We’re less than 50 years from the end of world oil supplies at current consumption rates according to a new report by HSBC bank. That coming shortage has brought new calls for increased reliance on biofuels, including from President Obama in last month’s energy speech. Biofuels are made from crops like corn, sugar, palm oil and cassava root which are harvested and then shipped to plants to be converted into fuels like ethanol.
While it’s likely that biofuels will play a significant role in powering more efficient vehicles in the U.S. and China, the poor nations that rely on these crops for food are facing rising rates of hunger and poverty as a result. Research by the World Bank found that an increase in biofuels production over 2004 levels would push more than 35 million additional people into absolute poverty, or an income of less than $1.25 per day. An analysis in the spring 2011 issue of The Journal of the Association of American Physicians and Surgeons, meanwhile, used statistics from the World Health Organization (WHO) to estimate that our growing need for biofuels will result in at least 192,000 excess deaths from hunger and poverty every year. This is higher than the 141,000 deaths the WHO estimates to be caused by global warming each year.
The United Nations Food and Agriculture Organization reports that 2011 has the highest food prices yet recorded. Despite the price of corn rising 73% in the U.S late last year, in part due to 40% of the crop now being used to make biofuel, Americans will probably only see a 2-3% increase in food prices in 2011. “For Americans it may mean a few extra cents for a box of cereal,” said Marie Brill, senior policy analyst at ActionAid, an international development group. “But that kind of increase puts corn out of the range for impoverished people.”
Though this year’s skyrocketing food prices can also be attributed to high oil prices and severe weather events destroying crops in Russia and Australia, the market for biofuels also bears some responsibility. “What is certain is that biofuels are playing a role,” said Oliver Dubois, a bioenergy expert at the Food and Agriculture Organization in Rome.
This is especially true since many industrialized countries have set ambitious goals outlining how they will transition from reliance on fossil fuels to greater use of biofuels.

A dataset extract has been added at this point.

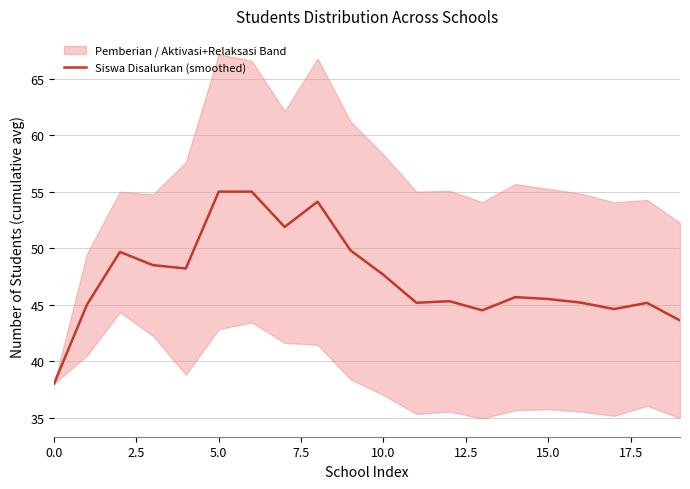

What is the average value?

47.4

In the U.S., Congress mandated that biofuel use must reach 36 billion gallons annually by 2022, and Europe is looking to fuel 10% of their transportation from biofuels and other sources by 2020. But with the alarming food price increases and shortages, the viability of these mandates is being called into question.
“The policy really has to be food first,” said Hans Timmer, director of the Development Prospects Group of the World Bank. “The problems occur when you set targets for biofuels irrespective of the prices of other commodities.”
European biofuel developers are now looking to buy land in Africa specifically to grow jatropha, a small, relatively pest-free tree, for biofuels. Goldman Sachs has called jatropha a top candidate for future large-scale biodiesel production. The New York Times wrote that the weed far surpasses corn’s efficiency as a biofuel, and airlines have conducted successful trials in which 50% of their jet fuel was replaced with jatropha-based biofuel.
To those in poor nations, the crop’s greatest benefit lies in its ability to grow in poor soil and hot climates that are not amenable to edible crops, in turn posing little threat to global food production.